En el piso superior Bobby despierta por el alboroto. Mira la puerta del dormitorio. La luz del pasillo se filtra debajo. Oye ruidos extraños. Un pataleo. Algo se rompe. Golpes contra las paredes. El niño se sienta. Cree que tal vez Natalie dejó el televisor encendido. El alboroto cesa. Pasan un par de minutos en donde espera oír la voz de su niñera, pero nada. Capta pasos lentos, cautelosos, sin apresurarse ni detenerse. Bobby distingue el ruido de las puertas abriéndose con lentitud, como si aquella presencia buscase algo en las habitaciones. Los pasos suenan cada vez más próximos. La sombra de dos pies interrumpe la luz del pasillo. Bobby siente un escalofrío, se echa la frazada sobre la cabeza y gira a la pared. Cierra los ojos y esconde el rostro entre sus manos. El pomo gira y tras un click la puerta cede con un chirrido. La presencia avanza hasta quedar al lado de su cama.
—¿Natalie? —Pregunta Bobby en voz muy baja. De inmediato se arrepiente de abrir la boca y desea que el hombre del saco fuese malo de oído.
Pero el hombre escuchó.
—Silencio —El tono es suave, juvenil, el de cualquier muchacho que te encuentras por la calle y te pregunta las direcciones. —Despertarás a los vecinos. Eso no sería educado.
Bobby obedece. Tuvo la corazonada de que, si enoja al desconocido, algo malo pasará. El colchón se inclina por el nuevo peso. Los dedos de una mano enguantada acarician la cabeza del chico a través de la frazada. Lo hizo con cariño, la calidez de una mano amable.
—¿D-Dónde está Natalie? —Bobby trata de sonar tranquilo, pero las palabras le salieron temblorosas.
—Abajo. Somos sus amigos.
—¿Amigos...?
El niño baja la frazada y ladea la cabeza hacia el desconocido. Este anda sentado y le da la espalda, con las orejas de conejo azul sobresaliendo de la cara. Las mascara barata de feria se gira con lentitud hasta encarar los ojos vidriosos del pequeño.
—¿Ella está bien? —Pregunta Bobby.
—Está mal.
El jovencito se estremece. Repara en el mazo de hierro que descansa en las piernas del conejo. Intenta deslizarse fuera de la cama, pero la mano del visitante lo empuja de vuelta al colchón.
—No te levantes. Es tarde.
—Quiero verla.
—Está ocupada con mi compañero. No querrás molestarlo. Él odia a los niños ruidosos y malcriados —Advierte y cubre a Bobby con la frazada hasta el cuello. Acerca el rostro al de niño. El aliento frío y perfumado con licores adormece la nariz infantil y le produce nauseas. —Yo soy más comprensivo.
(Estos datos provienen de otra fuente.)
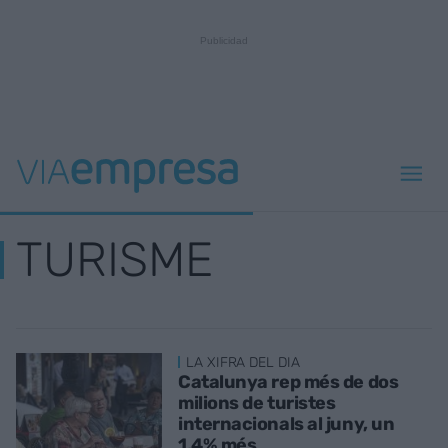
TURISME
LA XIFRA DEL DIA
Catalunya rep més de dos
milions de turistes
internacionals al juny, un
1,4% més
El conejo se levanta de la cama, con el mazo reposando en su hombro.
—Ve a dormir —Agrega sin mirar al niño y sale de la habitación.
Las luces de la casa quedan apagadas. Una furgoneta ronronea y abandona la calle. Bobby permanece mirando el techo de la habitación hasta caer dormido.
La policía encontró el cuerpo de Natalie Parker la noche siguiente.